45. Expanding the Cosmos: Relations with, Recoverings of, and Resistances to Space Sciences and Outer Space

Eleanor Armstrong, University of Delaware; Reka Gal, Faculty of Information, University of Toronto

Posted: February 28, 2022
Accepted Languages: English/Inglés/Inglês, Spanish/Español/Espanhol, Portuguese/Portugués

Continuing the conversations emerging during the ‘Rethinking Outer Space and Science’ panel at 4S 2021, and in Uahikea Maile’s Plenary ‘On Anti-Colonialism in Space’, this panel encourages critical engagements with outer space across a range of methods, practices, and praxes that unsettle and resist the hegemonic narratives and imaginaries of space, and (re)create space sciences otherwise. We use the term “space sciences” expansively to refer to: the practices of science, engineering, and medicine related to outer space; the locations where this research takes place; the communication of such technosciences; direct and indirect institutional and organisational labour practices supporting it; and the materials of production, use, and waste associated with the field.

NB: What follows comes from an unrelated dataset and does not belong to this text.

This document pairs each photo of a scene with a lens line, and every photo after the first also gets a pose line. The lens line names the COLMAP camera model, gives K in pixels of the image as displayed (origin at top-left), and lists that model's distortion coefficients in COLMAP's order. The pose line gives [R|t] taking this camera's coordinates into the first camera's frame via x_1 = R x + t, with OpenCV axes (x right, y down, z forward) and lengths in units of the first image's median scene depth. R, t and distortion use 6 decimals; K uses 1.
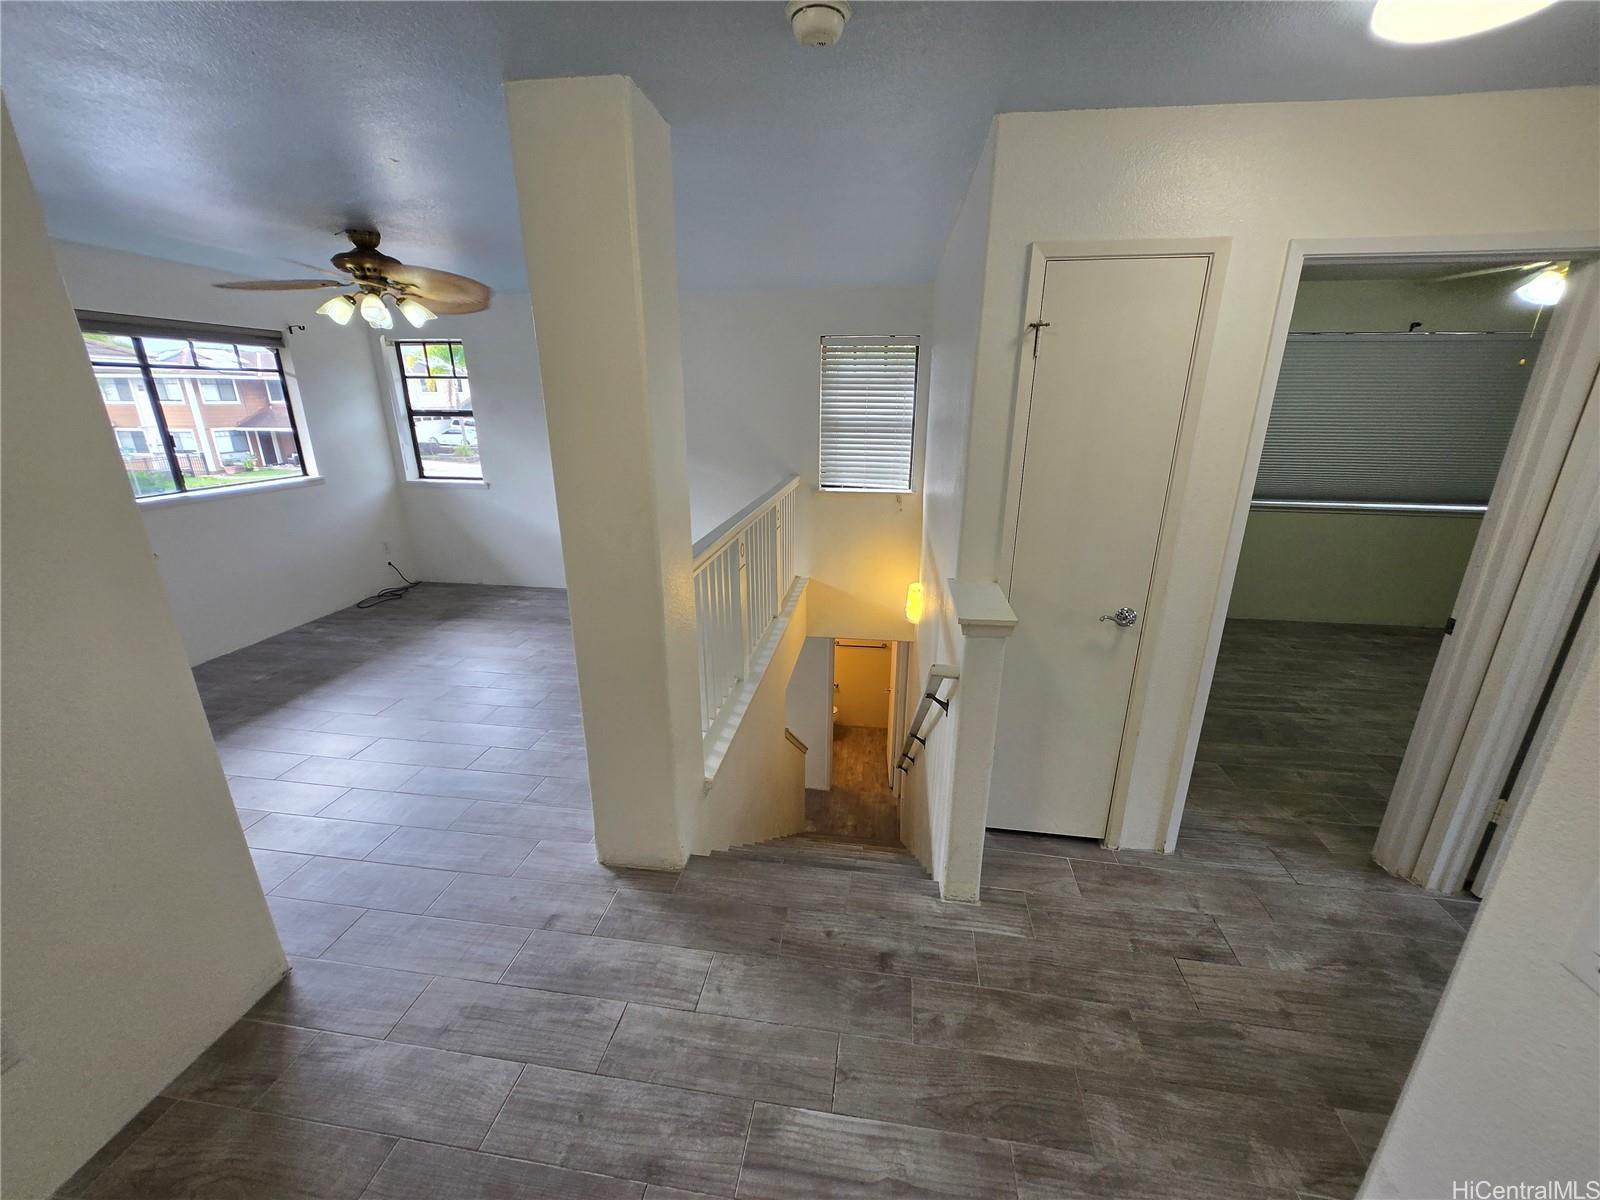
lens RADIAL K [[626.0, 0, 805.6], [0, 626.0, 597.3], [0, 0, 1]] dist [0.003094, -0.001810]
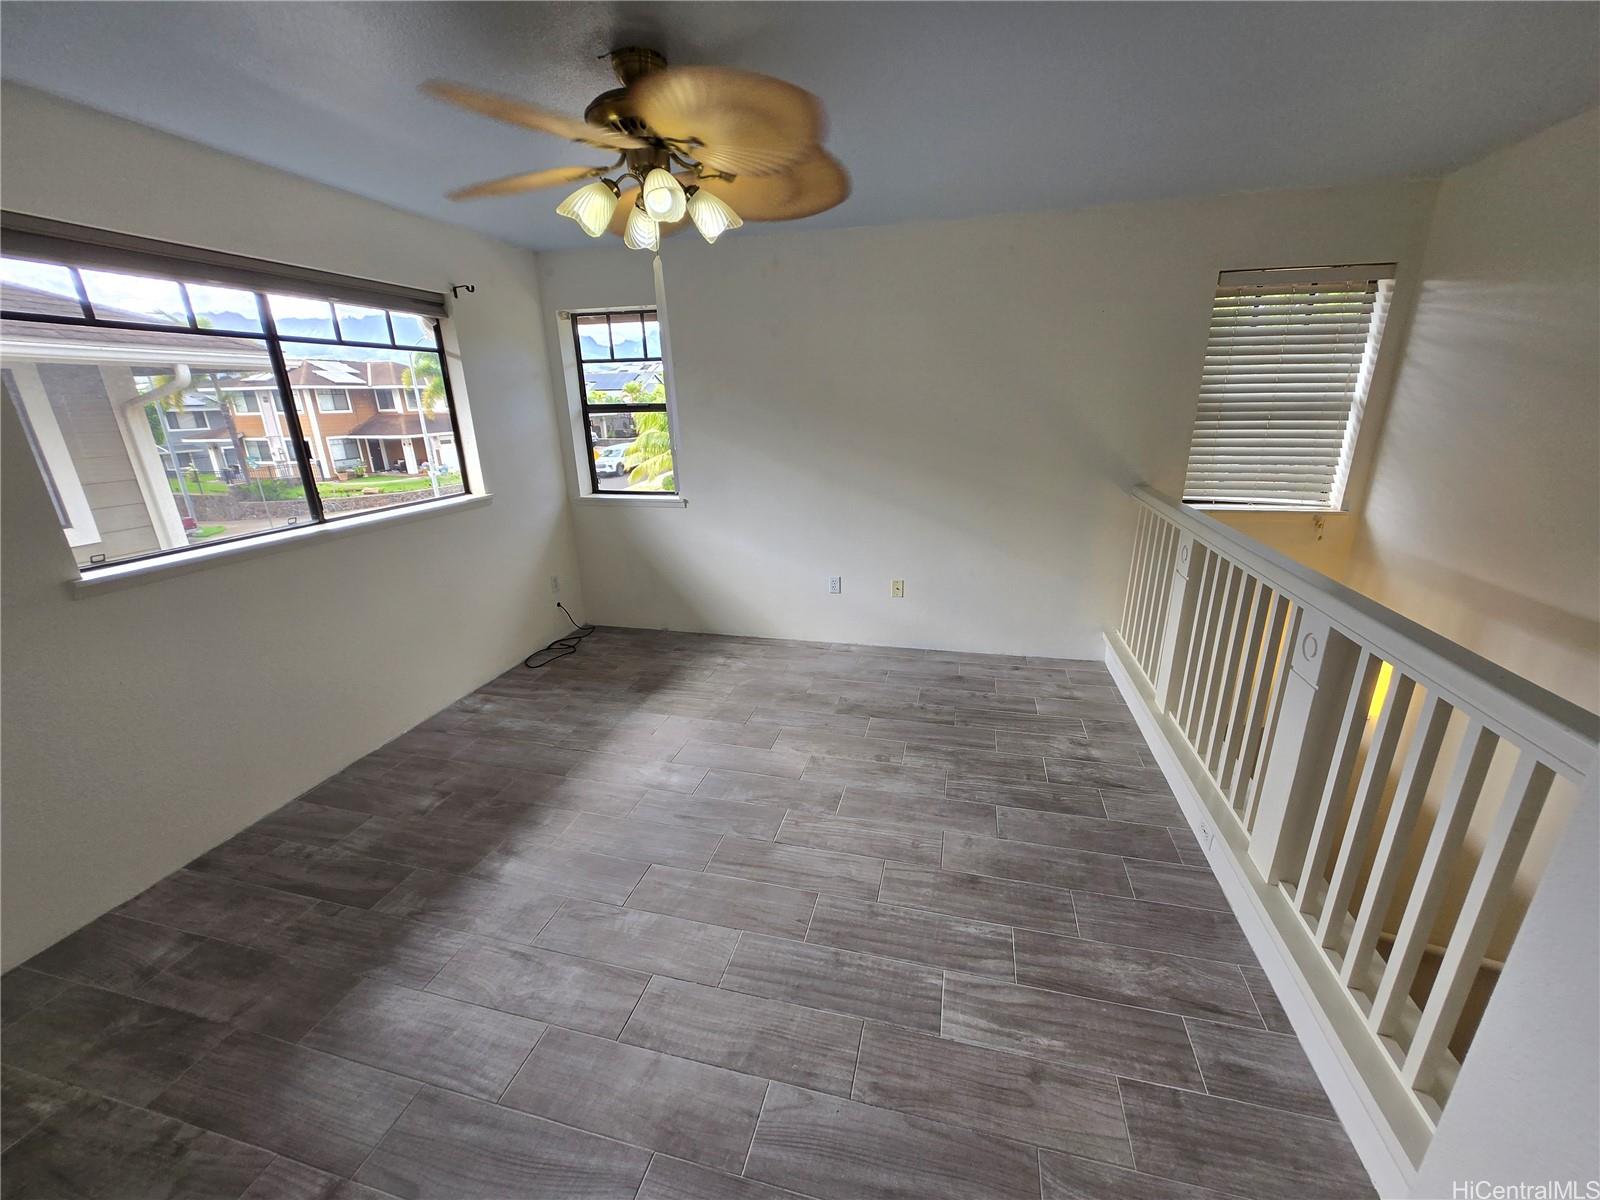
lens RADIAL K [[626.0, 0, 805.0], [0, 626.0, 602.6], [0, 0, 1]] dist [0.003094, -0.001810]
pose [[0.994550, 0.010113, -0.103772, -0.304903], [-0.009195, 0.999914, 0.009316, -0.071854], [0.103857, -0.008311, 0.994557, 0.286926]]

We especially encourage contributions that take anti-colonial, anti-racist, crip, feminist, Indigenous, and/or queer approaches to this topic.

We situate this panel within the 2022 theme by drawing attention to a key dimension of the conference: what relations have been broken or continued to be damaged by space sciences, and how can they be (re)built in a way that fosters good relations and coming together in difference? How do space sciences reinforce and recreate existing oppressions? How can we understand labour, caregiving, maintenance, and repair within space sciences? How can we recover what is valuable within space science to reconfigure the field beyond existing oppressions? How do we create relations of mutual responsibility between all permutations of the relations between humans and other-than-humans in space sciences. How can we reconfigure epistemologies relating to space?